To that end, I have developed evolutionary algorithms to research and optimise this trade off. But just as mutations in biology often result in death of specimens, mutations in software often result in programmes that get stuck in an infinite loop: the notorious blue screen of death or endless rainbow spinner on MacOS. My engineering challenge was to devise an environment where I could freely let programmes mutate without crippling them. To achieve this, I turned to an existing algorithm called Cartesian Genetic Programming, invented by Julian F. Miller and Peter Thomson in 1997 (see my interview with Julian) to come to the Mutant Garden software.
In the "Autobreeder" on display in the main room (the "garden") specimens undergo mutation, and siblings are evaluated based on measuring their visual complexity versus cost of computation.

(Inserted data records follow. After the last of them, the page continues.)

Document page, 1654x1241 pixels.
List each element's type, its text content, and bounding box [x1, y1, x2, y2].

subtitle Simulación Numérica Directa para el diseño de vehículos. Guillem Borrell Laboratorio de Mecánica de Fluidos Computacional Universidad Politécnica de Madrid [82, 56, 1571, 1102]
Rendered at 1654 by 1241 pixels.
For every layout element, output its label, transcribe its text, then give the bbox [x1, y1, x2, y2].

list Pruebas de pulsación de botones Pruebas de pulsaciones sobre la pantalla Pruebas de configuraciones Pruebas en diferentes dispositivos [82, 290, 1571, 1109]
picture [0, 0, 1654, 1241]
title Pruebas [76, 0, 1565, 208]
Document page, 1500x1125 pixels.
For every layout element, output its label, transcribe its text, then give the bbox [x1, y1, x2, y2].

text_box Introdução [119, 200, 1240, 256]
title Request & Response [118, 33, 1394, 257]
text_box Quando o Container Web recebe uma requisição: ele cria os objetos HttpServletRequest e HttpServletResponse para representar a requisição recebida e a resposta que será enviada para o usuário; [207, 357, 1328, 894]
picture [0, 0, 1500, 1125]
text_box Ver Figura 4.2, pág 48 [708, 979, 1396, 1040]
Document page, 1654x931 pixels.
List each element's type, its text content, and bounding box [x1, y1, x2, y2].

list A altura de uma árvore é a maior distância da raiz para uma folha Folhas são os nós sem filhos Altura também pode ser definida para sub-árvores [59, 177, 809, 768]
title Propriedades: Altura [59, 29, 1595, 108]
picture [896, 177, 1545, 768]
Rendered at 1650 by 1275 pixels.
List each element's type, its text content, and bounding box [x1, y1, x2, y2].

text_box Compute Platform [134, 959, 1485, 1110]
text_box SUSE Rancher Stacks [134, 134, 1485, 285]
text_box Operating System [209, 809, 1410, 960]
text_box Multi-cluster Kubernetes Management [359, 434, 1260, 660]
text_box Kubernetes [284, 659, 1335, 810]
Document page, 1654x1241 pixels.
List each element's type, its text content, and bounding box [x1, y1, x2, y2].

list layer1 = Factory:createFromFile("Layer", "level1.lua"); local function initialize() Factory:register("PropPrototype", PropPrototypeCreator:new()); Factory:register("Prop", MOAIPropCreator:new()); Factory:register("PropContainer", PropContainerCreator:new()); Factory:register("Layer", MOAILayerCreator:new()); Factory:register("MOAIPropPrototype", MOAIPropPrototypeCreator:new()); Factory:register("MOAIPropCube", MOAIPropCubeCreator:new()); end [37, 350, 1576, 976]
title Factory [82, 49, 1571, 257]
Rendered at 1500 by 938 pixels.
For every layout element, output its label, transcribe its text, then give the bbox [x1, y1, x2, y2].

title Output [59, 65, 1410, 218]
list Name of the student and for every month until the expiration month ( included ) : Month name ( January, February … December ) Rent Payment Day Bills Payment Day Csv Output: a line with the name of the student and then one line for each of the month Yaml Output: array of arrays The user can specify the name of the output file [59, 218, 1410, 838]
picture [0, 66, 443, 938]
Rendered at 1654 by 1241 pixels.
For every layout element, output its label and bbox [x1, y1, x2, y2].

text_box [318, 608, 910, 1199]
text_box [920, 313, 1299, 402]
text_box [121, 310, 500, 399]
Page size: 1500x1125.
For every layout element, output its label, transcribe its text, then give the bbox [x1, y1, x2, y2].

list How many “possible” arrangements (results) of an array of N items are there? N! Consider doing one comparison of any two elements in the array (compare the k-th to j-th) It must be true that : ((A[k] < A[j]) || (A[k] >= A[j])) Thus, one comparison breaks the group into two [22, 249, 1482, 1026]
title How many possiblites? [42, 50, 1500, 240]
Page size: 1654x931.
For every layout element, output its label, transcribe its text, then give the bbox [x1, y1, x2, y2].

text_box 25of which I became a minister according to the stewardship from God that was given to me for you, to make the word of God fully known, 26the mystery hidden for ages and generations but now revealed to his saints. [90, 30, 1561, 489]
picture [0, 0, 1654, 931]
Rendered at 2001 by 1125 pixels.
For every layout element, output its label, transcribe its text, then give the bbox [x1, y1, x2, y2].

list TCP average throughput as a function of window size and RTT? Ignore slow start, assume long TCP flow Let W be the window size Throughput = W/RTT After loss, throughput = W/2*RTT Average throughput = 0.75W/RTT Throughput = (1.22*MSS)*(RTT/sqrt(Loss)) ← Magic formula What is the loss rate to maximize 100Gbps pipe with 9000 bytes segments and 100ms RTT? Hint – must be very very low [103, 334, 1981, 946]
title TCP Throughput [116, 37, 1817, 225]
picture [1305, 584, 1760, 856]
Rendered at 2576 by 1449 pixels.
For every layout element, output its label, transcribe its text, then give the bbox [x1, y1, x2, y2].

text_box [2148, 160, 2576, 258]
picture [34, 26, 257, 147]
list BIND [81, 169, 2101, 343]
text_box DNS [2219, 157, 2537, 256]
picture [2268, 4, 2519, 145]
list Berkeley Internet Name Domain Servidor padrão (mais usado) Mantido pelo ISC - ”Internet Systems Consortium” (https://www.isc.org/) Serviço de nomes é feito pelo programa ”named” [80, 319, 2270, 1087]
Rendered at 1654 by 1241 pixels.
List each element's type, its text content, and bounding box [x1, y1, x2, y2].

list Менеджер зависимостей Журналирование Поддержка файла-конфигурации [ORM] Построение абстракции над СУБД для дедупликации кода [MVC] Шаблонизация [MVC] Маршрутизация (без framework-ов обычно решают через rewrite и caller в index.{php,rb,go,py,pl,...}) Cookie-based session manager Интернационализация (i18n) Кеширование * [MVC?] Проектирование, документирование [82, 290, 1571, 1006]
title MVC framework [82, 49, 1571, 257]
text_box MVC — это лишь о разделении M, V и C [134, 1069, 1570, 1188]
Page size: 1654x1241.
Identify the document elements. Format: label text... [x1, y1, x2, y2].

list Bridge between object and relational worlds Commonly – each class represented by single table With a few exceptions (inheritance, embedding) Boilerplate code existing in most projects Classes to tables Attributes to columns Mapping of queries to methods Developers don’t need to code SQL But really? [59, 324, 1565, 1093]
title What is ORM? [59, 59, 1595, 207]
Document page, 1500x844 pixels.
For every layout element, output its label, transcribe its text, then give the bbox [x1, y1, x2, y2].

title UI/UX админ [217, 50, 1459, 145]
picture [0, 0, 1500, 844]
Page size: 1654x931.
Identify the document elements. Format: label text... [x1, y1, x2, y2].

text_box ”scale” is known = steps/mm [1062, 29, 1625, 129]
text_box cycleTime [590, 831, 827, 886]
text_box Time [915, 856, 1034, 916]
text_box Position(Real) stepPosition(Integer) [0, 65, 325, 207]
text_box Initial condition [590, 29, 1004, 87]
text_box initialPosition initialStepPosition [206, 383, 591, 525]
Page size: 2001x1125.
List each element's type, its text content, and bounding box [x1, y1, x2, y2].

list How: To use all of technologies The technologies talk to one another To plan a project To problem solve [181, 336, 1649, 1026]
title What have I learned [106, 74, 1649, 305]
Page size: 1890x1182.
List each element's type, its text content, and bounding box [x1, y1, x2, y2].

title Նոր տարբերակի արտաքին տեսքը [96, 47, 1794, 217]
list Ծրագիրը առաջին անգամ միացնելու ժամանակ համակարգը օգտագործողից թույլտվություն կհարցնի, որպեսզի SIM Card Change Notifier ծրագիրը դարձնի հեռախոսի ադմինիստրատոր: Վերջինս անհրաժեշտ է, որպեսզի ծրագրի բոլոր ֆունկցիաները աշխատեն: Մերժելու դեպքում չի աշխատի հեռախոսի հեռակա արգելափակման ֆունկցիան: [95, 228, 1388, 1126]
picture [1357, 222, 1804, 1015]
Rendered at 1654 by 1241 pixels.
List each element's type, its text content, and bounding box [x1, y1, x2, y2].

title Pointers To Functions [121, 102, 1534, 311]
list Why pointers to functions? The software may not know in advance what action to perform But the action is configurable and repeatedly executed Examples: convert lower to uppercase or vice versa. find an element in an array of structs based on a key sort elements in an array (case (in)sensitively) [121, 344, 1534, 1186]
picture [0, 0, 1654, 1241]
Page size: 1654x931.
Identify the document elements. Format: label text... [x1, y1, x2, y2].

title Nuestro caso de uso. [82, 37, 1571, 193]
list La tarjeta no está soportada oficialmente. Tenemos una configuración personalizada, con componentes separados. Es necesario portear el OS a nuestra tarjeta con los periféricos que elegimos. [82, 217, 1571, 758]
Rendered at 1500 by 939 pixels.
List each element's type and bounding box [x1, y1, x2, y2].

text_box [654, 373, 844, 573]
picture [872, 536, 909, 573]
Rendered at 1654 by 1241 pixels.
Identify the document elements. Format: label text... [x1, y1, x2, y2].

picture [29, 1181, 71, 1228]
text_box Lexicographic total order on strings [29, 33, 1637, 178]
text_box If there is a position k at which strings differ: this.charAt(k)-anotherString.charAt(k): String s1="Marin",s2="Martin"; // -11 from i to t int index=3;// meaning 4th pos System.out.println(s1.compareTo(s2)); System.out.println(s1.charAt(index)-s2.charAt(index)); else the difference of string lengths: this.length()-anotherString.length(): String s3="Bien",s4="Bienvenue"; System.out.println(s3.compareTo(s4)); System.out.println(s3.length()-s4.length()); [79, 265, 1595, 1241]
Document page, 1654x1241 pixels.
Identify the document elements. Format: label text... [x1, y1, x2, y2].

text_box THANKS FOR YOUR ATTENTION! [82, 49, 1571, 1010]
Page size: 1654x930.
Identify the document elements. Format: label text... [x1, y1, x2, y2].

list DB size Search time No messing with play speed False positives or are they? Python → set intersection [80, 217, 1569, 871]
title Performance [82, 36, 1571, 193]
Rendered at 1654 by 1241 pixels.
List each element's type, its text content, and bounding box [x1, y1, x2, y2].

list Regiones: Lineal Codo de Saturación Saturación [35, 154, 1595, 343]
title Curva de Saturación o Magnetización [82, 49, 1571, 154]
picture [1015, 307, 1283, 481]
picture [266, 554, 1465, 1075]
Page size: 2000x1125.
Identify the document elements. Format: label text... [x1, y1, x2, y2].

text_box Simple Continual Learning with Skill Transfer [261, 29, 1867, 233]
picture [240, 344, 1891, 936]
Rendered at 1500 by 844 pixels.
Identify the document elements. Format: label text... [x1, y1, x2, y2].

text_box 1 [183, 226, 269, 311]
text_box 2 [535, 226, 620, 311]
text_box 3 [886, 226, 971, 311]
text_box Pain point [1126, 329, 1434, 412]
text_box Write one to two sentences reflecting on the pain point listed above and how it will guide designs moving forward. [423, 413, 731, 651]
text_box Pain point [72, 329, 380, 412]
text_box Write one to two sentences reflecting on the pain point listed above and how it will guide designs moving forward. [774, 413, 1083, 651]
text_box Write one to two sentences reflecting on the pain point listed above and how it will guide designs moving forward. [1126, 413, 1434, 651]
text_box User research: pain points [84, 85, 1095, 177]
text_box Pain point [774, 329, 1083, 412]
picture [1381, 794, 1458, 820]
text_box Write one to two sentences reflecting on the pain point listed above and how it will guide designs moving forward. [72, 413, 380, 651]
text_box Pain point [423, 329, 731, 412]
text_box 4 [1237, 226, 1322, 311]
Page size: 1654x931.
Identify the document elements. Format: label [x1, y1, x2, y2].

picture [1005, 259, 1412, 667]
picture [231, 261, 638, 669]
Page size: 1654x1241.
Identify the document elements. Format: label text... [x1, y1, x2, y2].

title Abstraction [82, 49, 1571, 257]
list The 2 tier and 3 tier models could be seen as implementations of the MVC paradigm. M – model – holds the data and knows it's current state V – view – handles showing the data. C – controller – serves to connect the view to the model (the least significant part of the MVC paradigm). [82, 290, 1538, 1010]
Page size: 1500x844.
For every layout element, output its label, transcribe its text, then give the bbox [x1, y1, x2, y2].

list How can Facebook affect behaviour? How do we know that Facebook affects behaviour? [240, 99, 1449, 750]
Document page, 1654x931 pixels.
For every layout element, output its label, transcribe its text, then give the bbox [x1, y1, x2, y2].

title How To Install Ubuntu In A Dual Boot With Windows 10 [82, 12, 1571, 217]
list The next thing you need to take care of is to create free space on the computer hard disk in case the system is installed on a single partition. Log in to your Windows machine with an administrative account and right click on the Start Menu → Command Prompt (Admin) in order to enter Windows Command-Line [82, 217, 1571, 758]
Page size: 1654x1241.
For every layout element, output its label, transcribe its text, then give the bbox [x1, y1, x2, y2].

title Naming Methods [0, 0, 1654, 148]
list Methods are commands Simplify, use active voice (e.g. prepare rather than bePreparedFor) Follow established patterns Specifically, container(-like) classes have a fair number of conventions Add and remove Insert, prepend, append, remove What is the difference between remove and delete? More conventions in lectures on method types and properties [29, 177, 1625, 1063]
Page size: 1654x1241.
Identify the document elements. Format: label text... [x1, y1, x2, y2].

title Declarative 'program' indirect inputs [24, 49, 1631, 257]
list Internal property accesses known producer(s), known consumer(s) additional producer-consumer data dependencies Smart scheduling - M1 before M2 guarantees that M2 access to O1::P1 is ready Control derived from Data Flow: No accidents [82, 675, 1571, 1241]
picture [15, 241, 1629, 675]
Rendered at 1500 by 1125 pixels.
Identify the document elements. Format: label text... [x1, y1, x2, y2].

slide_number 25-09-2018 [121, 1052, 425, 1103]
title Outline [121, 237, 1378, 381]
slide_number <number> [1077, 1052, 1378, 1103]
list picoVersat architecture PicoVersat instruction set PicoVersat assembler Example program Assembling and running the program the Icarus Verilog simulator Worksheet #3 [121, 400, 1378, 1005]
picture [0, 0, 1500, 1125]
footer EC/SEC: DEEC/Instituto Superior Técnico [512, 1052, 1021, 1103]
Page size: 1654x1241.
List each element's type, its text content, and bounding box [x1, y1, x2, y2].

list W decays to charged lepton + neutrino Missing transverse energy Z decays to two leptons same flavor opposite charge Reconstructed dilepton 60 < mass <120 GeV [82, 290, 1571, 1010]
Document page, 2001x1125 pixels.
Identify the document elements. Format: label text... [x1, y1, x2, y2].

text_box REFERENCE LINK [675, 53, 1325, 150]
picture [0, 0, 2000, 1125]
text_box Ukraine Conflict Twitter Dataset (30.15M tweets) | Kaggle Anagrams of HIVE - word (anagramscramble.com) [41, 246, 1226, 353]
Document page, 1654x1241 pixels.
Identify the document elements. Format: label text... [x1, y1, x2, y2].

Complex compositions that were relatively quick to generate are favoured over simple images that took disproportionate effort. I used the outputs of this algorithm as input for my own aesthetic wetware: I curated, and optimised the highly complex compositions, emphasised desired traits in a painterly, subjective, and labour intensive process.
Some of these works are materialised as digital exposures on photographic paper (lightjet), others are printed on archival paper using UltraChrome inks. These are installed alongside the Autobreeder.
In the smaller room (the "lab"), an additional software work is installed which visualises how the genetic code is formatted as a two-dimensional network, and how this is parsed to generate the layered visual compositions.
On one wall, as a timeline of my larger project of algorithmic archaeology, from each iteration, one work is installed, highlighting my own artistic practice as a genealogy as well.
To conclude, a series of light emitting tablets connect the various algorithms, series, works by myself, by other contemporary artists, and historical art movements. These help me define my activities in a broader artistic and historical frame, and appreciate associations in their own right.